Avoiding rebalance on historical restart?

Hey there,

Are there any suggestions on how best to avoid the coordinator assigning segments to other Historicals during upgrades? Our current process means when performing a rolling upgrade we have to wait few minutes after upgrading an historical until all segment loading has settled down so HDFS isn’t overloaded.

I guess the most straightforward solution is to simply shutdown all Coordinators for the duration of the upgrade but this may take some time and prevent real-time tasks from handing off.

The following docs suggest there’s some sort of lag time between an Historical being offline and the Coordinator reassigning those segments.

http://druid.io/docs/latest/design/coordinator.html#segment-availability

Would anyone be able to help with following:

  • Does this lifetime also include datasources that aren’t replicated? Or will they immediately be reassigned regardless of the lifetime?

  • Where is the lifetime configured or what is it set to?

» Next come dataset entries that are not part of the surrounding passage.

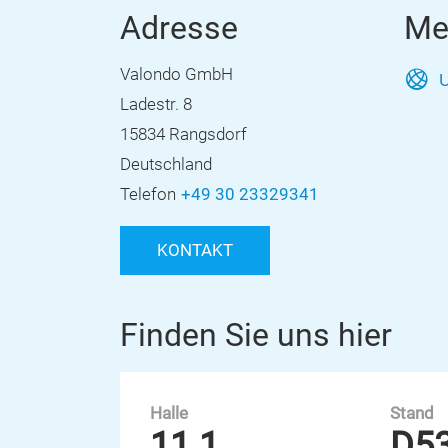
Adresse
Me
Valondo GmbH
U
Ladestr. 8
15834 Rangsdorf
Deutschland
Telefon
+49 30 23329341
KONTAKT
Finden Sie uns hier
Halle
Stand
11.1
D5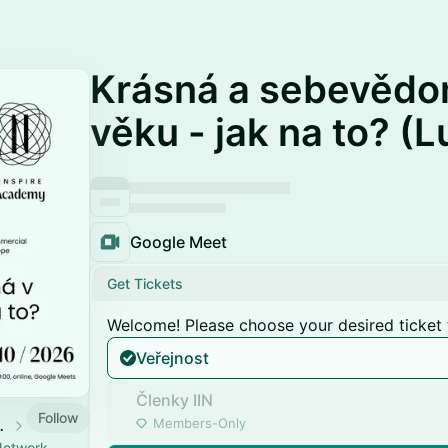
Krásná a sebevěd
věku - jak na to? (
Google Meet
Get Tickets
Welcome! Please choose your desired ticket 
Veřejnost
Členky IIN
Follow
ork eventy
Members-Only
 Network.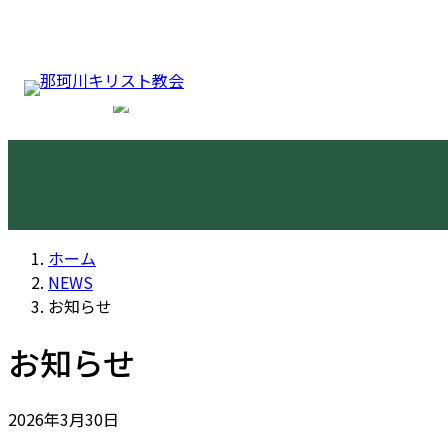
コ
ナ
NEWS
ン
ビ
テ
ゲ
ン
ー
ツ
シ
へ
ョ
ス
ン
キ
に
ホーム
ッ
移
NEWS
プ
動
お知らせ
お知らせ
2026年3月30日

I’ve tried my best to look through the coordinator’s code but haven’t any luck, if anyone has any pointers for specific classes to look like that might help with the above that’d be very much appreciated!

Kind regards,

Dylan

Hi Dylan,

I’m not sure if that section on “Segment Availability” is still accurate, I didn’t see any related configs and I don’t recall there being such logic in the code presently. I’ll file an issue to check on that.

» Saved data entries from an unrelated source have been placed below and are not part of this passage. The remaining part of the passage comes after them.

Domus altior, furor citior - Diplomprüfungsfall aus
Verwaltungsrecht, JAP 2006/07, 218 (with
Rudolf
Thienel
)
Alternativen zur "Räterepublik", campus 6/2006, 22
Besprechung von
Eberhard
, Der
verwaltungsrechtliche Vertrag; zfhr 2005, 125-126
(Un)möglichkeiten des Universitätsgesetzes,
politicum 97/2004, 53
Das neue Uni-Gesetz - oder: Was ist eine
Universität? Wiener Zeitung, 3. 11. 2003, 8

One thing you can do to control the rate of segment replication when a historical goes down is to set the replicationThrottleLimit in the coordinator dynamic config: http://druid.io/docs/latest/configuration/coordinator.html

This determines how many segment replicants can be created in a single coordinator run period, so if you set this to a low value relative to your total number of segments, this would reduce the churn during historical restarts.

Does this lifetime also include datasources that aren’t replicated? Or will they immediately be reassigned regardless of the lifetime?

If the datasource isn’t replicated, I believe segments would be reassigned immediately.

Thanks,

Jon